Community Leaders: Increase in Safe Neighborhood Funds Comes at Expense of Downtown Revitalization

AUGUSTA, Maine — A proposal by the state Department of Economic and Community Development to bolster a crime-fighting grant at the expense of other spending projects is coming under fire from more than a dozen community leaders, who want a more balanced approach to block grant funding.

But department officials say the Safe Neighborhood grant program also has a positive effect on community development.

DECD Commissioner George Gervais says his agency's plans to focus on safer neighborhoods at the expense of some other grant projects boils down to priorities. And for the moment, a downtown revitalization program isn't one of them.

"I understand there are some who have issue with the fact that the downtown program that has been a part of the community development block grant program for the past several years, there aren't any dollars in that program for 2016 at this point," Gervais says.

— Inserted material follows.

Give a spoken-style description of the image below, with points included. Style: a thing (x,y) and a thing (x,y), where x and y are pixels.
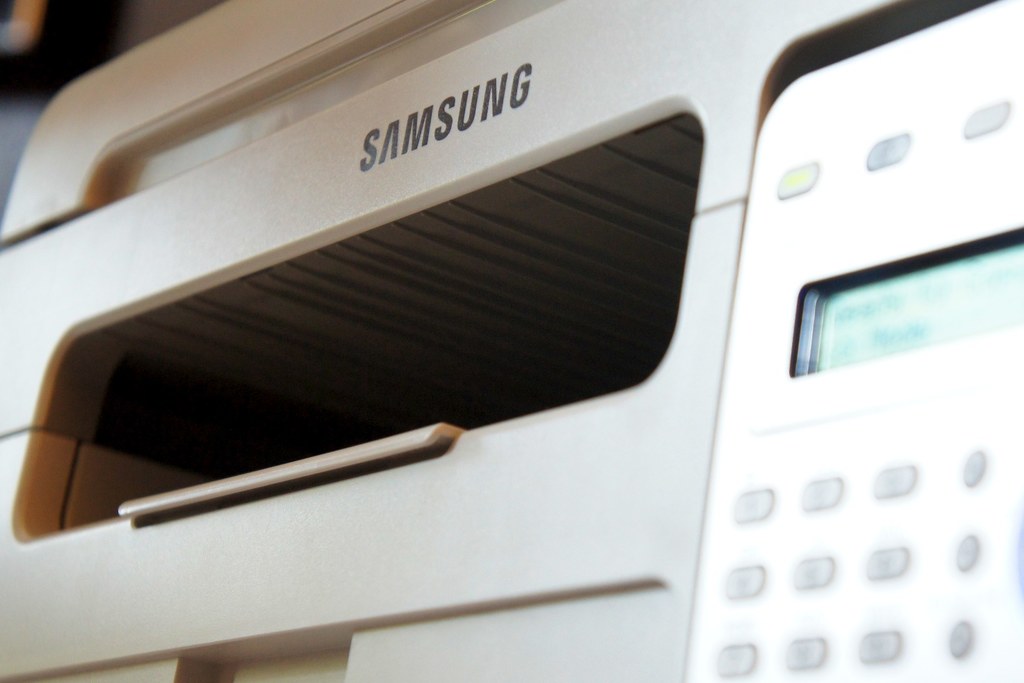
In this image I can see a printer (404,454). On the right side (817,664) there are few key buttons (828,507).
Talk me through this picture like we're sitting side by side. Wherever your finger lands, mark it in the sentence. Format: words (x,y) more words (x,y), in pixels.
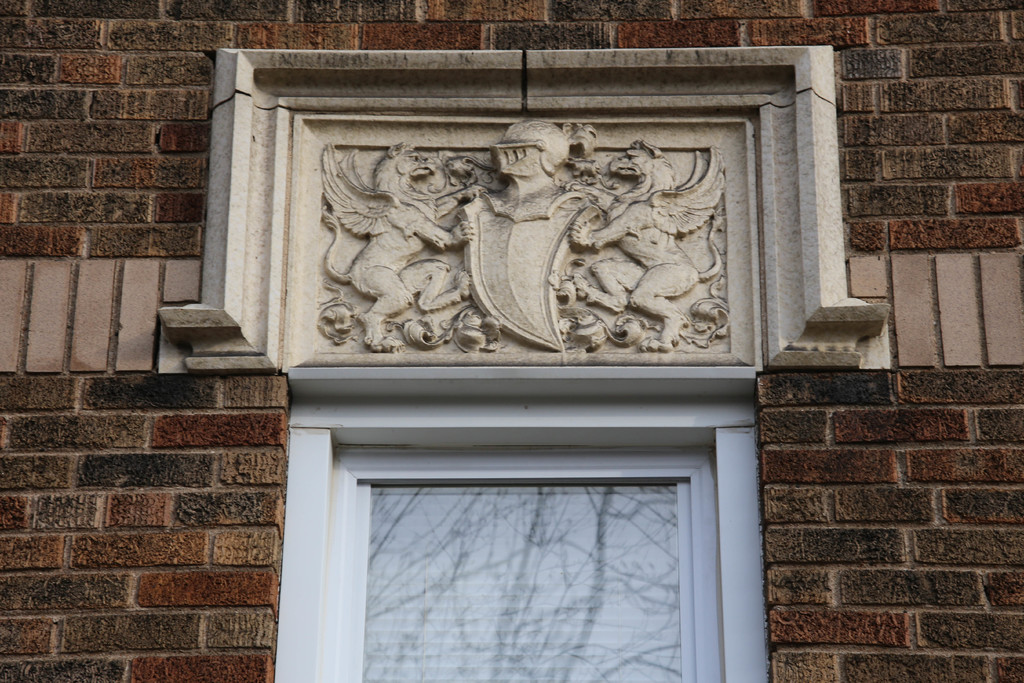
In this image I can see a brick wall (940,298) with a carved marble plate (681,231). I can see a window (529,545) at the bottom of the image (549,580).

Although most of the $10 million in federal CDBG grants remain unchanged, some such as the Downtown Revitalization Program are being proposed for zero funding so that more money can be spent on what's known as the Safe Neighborhoods program for some cities and towns.

Gervais said no one should underestimate the linkage between drug-fueled crime and deteriorating neighborhoods.

"Cause when there are drug problems in a community that aren't dealt with and there aren't resources to deal with it, it has a negative impact on a community," Gervais says. "So we put it on the program statement this year. We feel that there is a very strong benefit for the communities that are dealing with this program. We left the downtown program in there. There's a good chance that maybe funds become available within the year that can be repurposed for that program. We haven't killed the program. We just don't have the funding in it right now."

But at a public hearing on the DECD's strategy several community representatives balked at the idea of shifting resources.

"The downtown revitalization component of CDBG program has been and should continue to be an important tool of the economic development tool box of Maine cities and towns," says David Rollins, the mayor of Augusta.

He says funding for the downtown center has made a huge difference in his community, with many of the old downtown buildings being converted and rented as upscale apartment units.

Other opponents included Ross Cunningham, who said residents in his home town of Lisbon had tried unsuccessfully to seek private funding for revitalization of run-down storefronts. He says Lisbon lacks a quality of place that more successful towns have been able to demonstrate.

"In 2012 we invited regional developers to speak to our group and to the town council," Cunningham says. "We wanted to know why Lisbon was not considered a lucrative investment for them. They were very blunt. One simply referred tom our town as a dump while others cited a lack of planning standards or community vision."

Cunningham says that lack of private investment makes CDBG block grants the only option for revitalization for many communities.

The department plans to issue a final decision on its selection of block grant programs before Jan. 1.